Il y a quelque chose de terrible en moi. Demain je verrai le chirurgien. Il prendra son plus beau bistouri – c’est beau ce mot, bistouri – et il fera que ce quelque chose de terrible en moi disparaisse à tout jamais.
J’arriverai tôt, à jeun et avant le soleil. Je me déshabillerai dans la petite pièce, je mettrai la robe de coton fatigué aux petits carreaux bleus et tristes. En dépit de la lumière cruelle, la sorte qui ne pardonne jamais rien aux femmes, même les plus belles, je me regarderai dans le miroir, essayant de voir cet ennemi invisible, ce quelque chose de terrible en moi. Déçue, je sortirai.
L’infirmière mettra l’aiguille dans mon bras, ayant noté que j’avais demandé qu’on ne la mette pas dans ma main, c’est trop douloureux. Elle commencera la perfusion, et puis s’en ira s’occuper d’autres affaires. Moi, j’attendrai dans la goutte-goutte-goutte d’une telle attente.
Le chirurgien viendra me dire bonjour, me fera son plus beau sourire qui dira « T’inquiète pas. Tu as quelque chose de terrible en toi, et moi, je vais t’en débarrasser pour de bon. » Je sourirai à mon tour, nerveusement. Il s’en ira et je regarderai le bleu de son dos disparaître derrière les portes battantes comme celles d’un bar dans un vieux western.

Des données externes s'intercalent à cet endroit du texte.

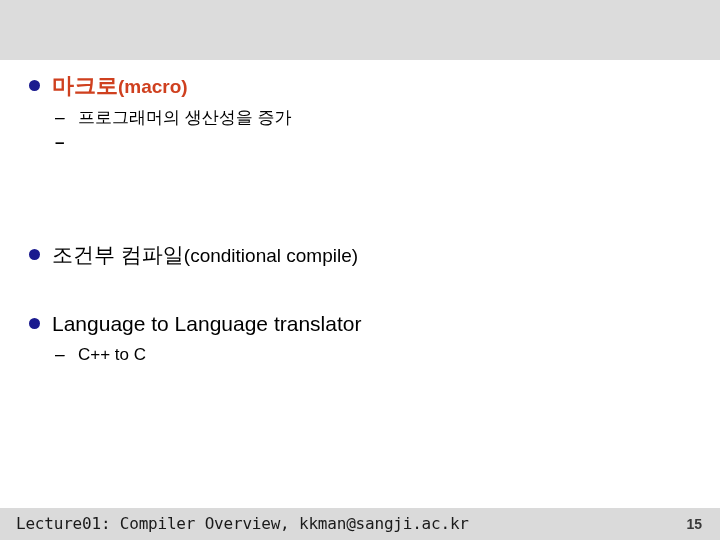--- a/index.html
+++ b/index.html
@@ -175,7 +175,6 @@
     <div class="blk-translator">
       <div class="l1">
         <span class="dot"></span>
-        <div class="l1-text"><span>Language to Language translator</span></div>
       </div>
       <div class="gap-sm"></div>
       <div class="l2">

Arrivera une autre infirmière, celle qui assistera le chirurgien, celle qui lui donnera les instruments. Elle m’amènera à la salle lumineuse et elle m’aidera à me coucher sur la table, tout en tenant la goutte-goutte-goutte dans sa main. Il fera froid, et elle m’enveloppera dans une couverture chauffée. La laine sera douce et lourde contre les courbes de mon pauvre corps qui se soumettra à la lueur inhumaine des instruments qui tranchent.
On m’endormira, mais avant que le monde ne se dissolve devant mes yeux, avant que le noir ne me recouvre de son beau manteau opaque, je verrai les murs luisants et blancs, le métal poli, les silhouettes masquées, et ce beau bistouri qui fera sortir ce quelque chose de terrible que j’ai en moi.